# Task objective
Line for line, return the data exactly, omitting all pictures.
Records provided below:
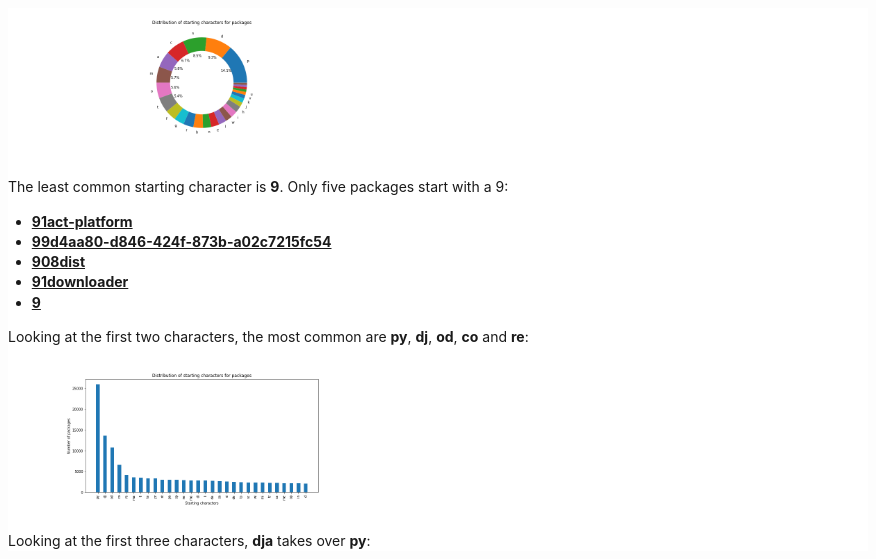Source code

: <div class="wp-block-image"><figure class="aligncenter size-full"><img sizes="auto, (max-width: 864px) 100vw, 864px" src="images/pkg_first_letter_pie.png"/></figure></div>
<p>The least common starting character is <strong>9</strong>. Only five packages start with a 9:</p>
<ul class="wp-block-list"><li><strong><a href="https://pypi.org/project/91act-platform">91act-platform</a></strong></li><li><strong><a href="https://pypi.org/project/99d4aa80-d846-424f-873b-a02c7215fc54">99d4aa80-d846-424f-873b-a02c7215fc54</a></strong></li><li><strong><a href="https://pypi.org/project/908dist">908dist</a></strong></li><li><strong><a href="https://pypi.org/project/91downloader">91downloader</a></strong></li><li><strong><a href="https://pypi.org/project/9">9</a></strong></li></ul>
<p>Looking at the first two characters, the most common are <strong>py</strong>, <strong>dj</strong>, <strong>od</strong>, <strong>co</strong> and <strong>re</strong>:</p>
<div class="wp-block-image"><figure class="aligncenter size-full"><img sizes="auto, (max-width: 864px) 100vw, 864px" src="images/pkg_first_two_letters_bar-1.png"/></figure></div>
<p>Looking at the first three characters, <strong>dja</strong> takes over <strong>py</strong>:</p>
End of Records provided.
# Answer to the exercise
Source code

: <div class="wp-block-image"><figure class="aligncenter size-full"><img sizes="auto, (max-width: 864px) 100vw, 864px" src="images/pkg_first_letter_pie.png"/></figure></div>
<p>The least common starting character is <strong>9</strong>. Only five packages start with a 9:</p>
<ul class="wp-block-list"><li><strong><a href="https://pypi.org/project/91act-platform">91act-platform</a></strong></li><li><strong><a href="https://pypi.org/project/99d4aa80-d846-424f-873b-a02c7215fc54">99d4aa80-d846-424f-873b-a02c7215fc54</a></strong></li><li><strong><a href="https://pypi.org/project/908dist">908dist</a></strong></li><li><strong><a href="https://pypi.org/project/91downloader">91downloader</a></strong></li><li><strong><a href="https://pypi.org/project/9">9</a></strong></li></ul>
<p>Looking at the first two characters, the most common are <strong>py</strong>, <strong>dj</strong>, <strong>od</strong>, <strong>co</strong> and <strong>re</strong>:</p>
<div class="wp-block-image"><figure class="aligncenter size-full"><img sizes="auto, (max-width: 864px) 100vw, 864px" src="images/pkg_first_two_letters_bar-1.png"/></figure></div>
<p>Looking at the first three characters, <strong>dja</strong> takes over <strong>py</strong>:</p>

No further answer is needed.